NEW YORK–With student loan obligations reaching the $1 trillion mark, the occupy movement once again came together at Union Square to protest their dissatisfaction with the way the government is handling student loans. Unless the government acts before July, the interest rate students will need to pay on their loans will double from the current subsidized rate of 3.4 percent to 6.8 percent. The Senate has a proposal to extend the lower rate first implemented in 2007 for an additional year. The president is proposing offering the rate to newly issued loans. The Epoch Times asked protesters how much they are in debt and what they think a realistic solution to the problem would be?
Sean Mcalpin, 42, Writer, not in debt
Sean Mcalpin preparing to preform in a skit where he is portraying a 1 percent banker. (Benjamin Chasteen/The Epoch Times)
“I am not actually in student loan debt, I am here as part of the street theater to support all the students here who are in debt. A realistic solution … I think by realistic you mean something that is not too outlandish as to what we are facing, but the solution is outlandish. We are facing $1 trillion in student debt today. July 1st the interest rates will double and it will go to federal loans if they don’t pass the bill to stay the increase. Right now Goldman Sachs and other banks are taking student debt and packaging it in derivatives, selling it in slabs and student loan asset backed securities just like they did with [home] mortgages. They are reaping huge profits from this. It is heating up the same as the mortgages heated up. It’s going to explode and melt down the same way. Student loans are all federal backed, so when these private bankers take these packages they know they will have the government to bail them out again. So when it all blows up, the U.S. government will step in and use our tax dollars to bail them out, which they already use the debt from the public so they are going to walk away with their profit without loosing their business just like they did with the mortgage.
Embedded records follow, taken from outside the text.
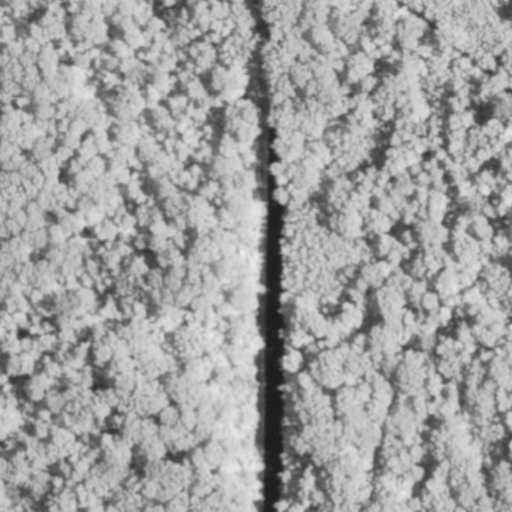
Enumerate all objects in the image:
road: (261, 256)
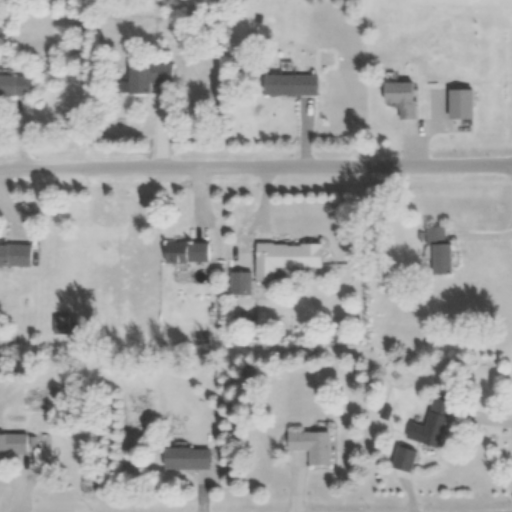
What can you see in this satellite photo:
building: (147, 76)
building: (292, 84)
building: (16, 86)
building: (404, 98)
building: (463, 104)
road: (256, 169)
building: (189, 253)
building: (442, 253)
building: (16, 256)
building: (288, 258)
building: (242, 284)
building: (64, 326)
building: (434, 424)
building: (13, 446)
building: (314, 447)
building: (189, 459)
building: (406, 460)
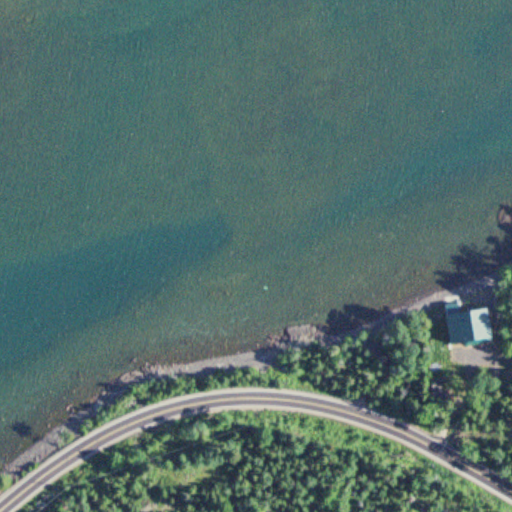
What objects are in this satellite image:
building: (475, 330)
road: (245, 376)
road: (467, 399)
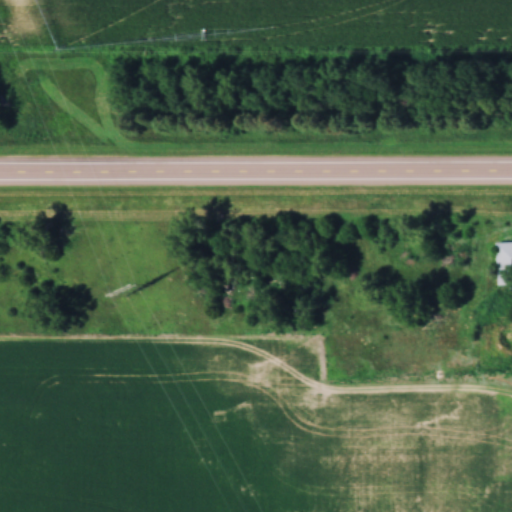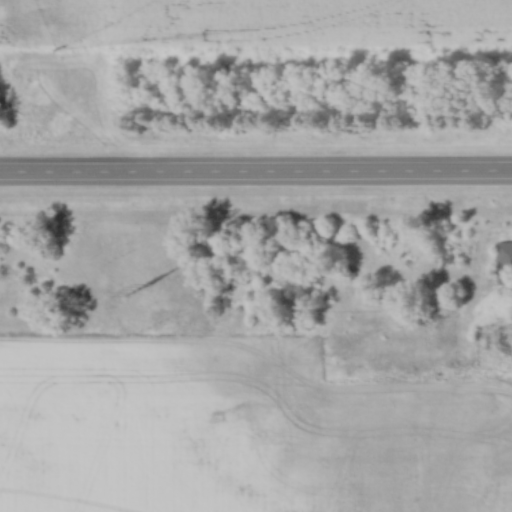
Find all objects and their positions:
road: (256, 172)
building: (504, 264)
power tower: (134, 294)
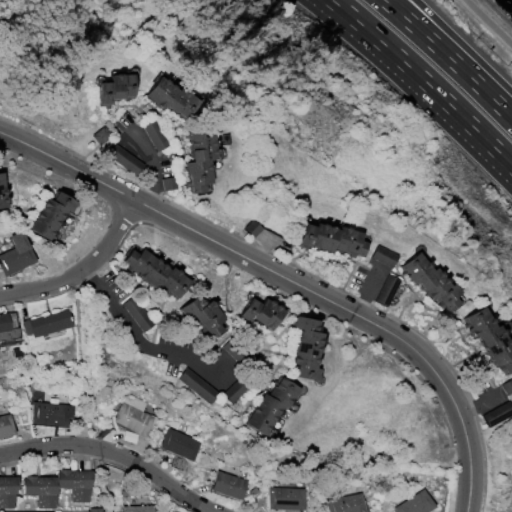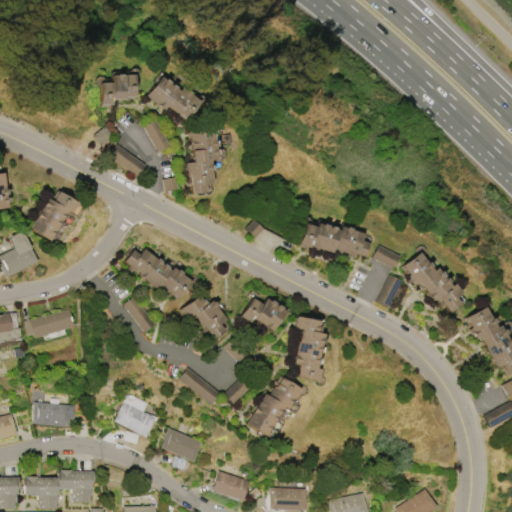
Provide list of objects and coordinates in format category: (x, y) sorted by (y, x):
road: (488, 22)
road: (465, 53)
road: (448, 58)
road: (423, 80)
building: (114, 88)
building: (115, 88)
building: (170, 97)
building: (170, 97)
building: (154, 136)
building: (200, 159)
building: (200, 159)
building: (126, 161)
road: (159, 166)
building: (168, 184)
building: (1, 192)
building: (1, 196)
building: (49, 215)
building: (50, 216)
building: (331, 239)
building: (332, 240)
building: (15, 255)
building: (15, 255)
building: (383, 257)
road: (84, 271)
building: (155, 272)
building: (156, 273)
road: (287, 279)
building: (430, 282)
building: (431, 282)
building: (386, 290)
road: (366, 291)
road: (79, 307)
building: (260, 313)
building: (261, 313)
building: (137, 314)
building: (203, 314)
building: (203, 316)
building: (46, 323)
building: (46, 324)
building: (7, 327)
building: (7, 329)
building: (490, 339)
building: (490, 339)
road: (142, 343)
building: (306, 348)
building: (306, 348)
road: (84, 356)
building: (196, 386)
road: (88, 387)
building: (236, 388)
road: (480, 403)
building: (271, 405)
building: (270, 407)
building: (50, 413)
building: (50, 414)
building: (497, 414)
road: (91, 415)
building: (132, 415)
building: (132, 417)
building: (5, 425)
building: (5, 426)
building: (178, 445)
building: (178, 445)
road: (93, 446)
road: (114, 453)
building: (227, 485)
building: (227, 486)
building: (57, 487)
building: (58, 487)
building: (7, 491)
building: (7, 492)
road: (100, 494)
building: (284, 498)
building: (284, 498)
building: (345, 503)
building: (415, 503)
building: (415, 503)
building: (345, 504)
building: (137, 509)
building: (138, 509)
building: (94, 510)
building: (95, 510)
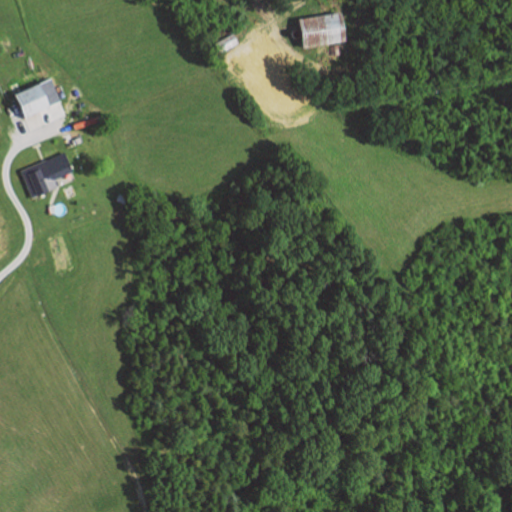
So to me there is no reasonable solution. Reasonable has not worked. So what we are trying to do is to get a million signatures, on a petition online, where students are saying, “We are not paying back our debt till you sit down and hear us.” Because big businesses will only listen to big numbers and if it is not monetary numbers it has to be big people numbers. We are trying to get that going now, get solidarity with all the students coming together.”
David Klaffen, 25, PhD Student, $20,000 in debt
“Ideally there would be student debt forgiveness, and a move toward affordable education—something modeled under the K-12 system where people can go to school without expecting to pay certain amounts of money on it. I think we are a long way from that. At the very least they can keep tuition rates from going up, and make it so that interest rates stay low on student debt; and also make it so that people can go bankrupt on student debt, so people who are burdened with it and have come to the end of their rope at least have the option of bankruptcy. So these are practical steps along a road to eventually getting rid of student debt or at the very least making it affordable.”